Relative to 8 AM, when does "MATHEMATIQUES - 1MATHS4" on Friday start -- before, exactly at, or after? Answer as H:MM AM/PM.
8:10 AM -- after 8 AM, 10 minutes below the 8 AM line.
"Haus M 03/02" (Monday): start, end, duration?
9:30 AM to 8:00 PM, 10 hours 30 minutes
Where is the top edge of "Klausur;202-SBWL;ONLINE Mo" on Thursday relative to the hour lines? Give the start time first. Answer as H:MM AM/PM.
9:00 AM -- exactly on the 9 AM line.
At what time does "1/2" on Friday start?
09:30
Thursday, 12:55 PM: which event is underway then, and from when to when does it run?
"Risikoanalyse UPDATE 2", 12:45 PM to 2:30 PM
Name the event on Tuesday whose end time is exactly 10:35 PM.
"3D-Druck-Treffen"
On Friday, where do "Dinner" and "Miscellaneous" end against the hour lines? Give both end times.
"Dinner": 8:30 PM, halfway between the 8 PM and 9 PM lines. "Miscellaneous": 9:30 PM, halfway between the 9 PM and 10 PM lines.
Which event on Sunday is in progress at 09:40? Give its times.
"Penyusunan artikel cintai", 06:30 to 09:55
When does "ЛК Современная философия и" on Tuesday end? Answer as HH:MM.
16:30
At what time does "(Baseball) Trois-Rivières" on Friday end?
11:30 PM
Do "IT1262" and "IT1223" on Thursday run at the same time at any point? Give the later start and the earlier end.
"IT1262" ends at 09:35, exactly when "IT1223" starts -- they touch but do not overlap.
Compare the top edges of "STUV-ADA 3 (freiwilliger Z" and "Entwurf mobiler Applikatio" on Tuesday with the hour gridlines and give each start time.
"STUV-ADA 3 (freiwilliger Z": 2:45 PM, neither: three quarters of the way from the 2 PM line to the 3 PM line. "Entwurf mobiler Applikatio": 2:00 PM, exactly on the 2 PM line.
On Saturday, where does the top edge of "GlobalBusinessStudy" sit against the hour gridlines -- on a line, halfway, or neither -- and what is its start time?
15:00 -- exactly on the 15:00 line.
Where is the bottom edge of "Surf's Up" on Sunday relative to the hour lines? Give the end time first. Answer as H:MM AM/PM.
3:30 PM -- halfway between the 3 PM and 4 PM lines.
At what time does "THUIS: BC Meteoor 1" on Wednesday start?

====

◆ CHALLENGE: Copy all of the items above verbatim, keeping every line in its original order.

◆ WRITTEN RESPONSE:
Relative to 8 AM, when does "MATHEMATIQUES - 1MATHS4" on Friday start -- before, exactly at, or after? Answer as H:MM AM/PM.
8:10 AM -- after 8 AM, 10 minutes below the 8 AM line.
"Haus M 03/02" (Monday): start, end, duration?
9:30 AM to 8:00 PM, 10 hours 30 minutes
Where is the top edge of "Klausur;202-SBWL;ONLINE Mo" on Thursday relative to the hour lines? Give the start time first. Answer as H:MM AM/PM.
9:00 AM -- exactly on the 9 AM line.
At what time does "1/2" on Friday start?
09:30
Thursday, 12:55 PM: which event is underway then, and from when to when does it run?
"Risikoanalyse UPDATE 2", 12:45 PM to 2:30 PM
Name the event on Tuesday whose end time is exactly 10:35 PM.
"3D-Druck-Treffen"
On Friday, where do "Dinner" and "Miscellaneous" end against the hour lines? Give both end times.
"Dinner": 8:30 PM, halfway between the 8 PM and 9 PM lines. "Miscellaneous": 9:30 PM, halfway between the 9 PM and 10 PM lines.
Which event on Sunday is in progress at 09:40? Give its times.
"Penyusunan artikel cintai", 06:30 to 09:55
When does "ЛК Современная философия и" on Tuesday end? Answer as HH:MM.
16:30
At what time does "(Baseball) Trois-Rivières" on Friday end?
11:30 PM
Do "IT1262" and "IT1223" on Thursday run at the same time at any point? Give the later start and the earlier end.
"IT1262" ends at 09:35, exactly when "IT1223" starts -- they touch but do not overlap.
Compare the top edges of "STUV-ADA 3 (freiwilliger Z" and "Entwurf mobiler Applikatio" on Tuesday with the hour gridlines and give each start time.
"STUV-ADA 3 (freiwilliger Z": 2:45 PM, neither: three quarters of the way from the 2 PM line to the 3 PM line. "Entwurf mobiler Applikatio": 2:00 PM, exactly on the 2 PM line.
On Saturday, where does the top edge of "GlobalBusinessStudy" sit against the hour gridlines -- on a line, halfway, or neither -- and what is its start time?
15:00 -- exactly on the 15:00 line.
Where is the bottom edge of "Surf's Up" on Sunday relative to the hour lines? Give the end time first. Answer as H:MM AM/PM.
3:30 PM -- halfway between the 3 PM and 4 PM lines.
At what time does "THUIS: BC Meteoor 1" on Wednesday start?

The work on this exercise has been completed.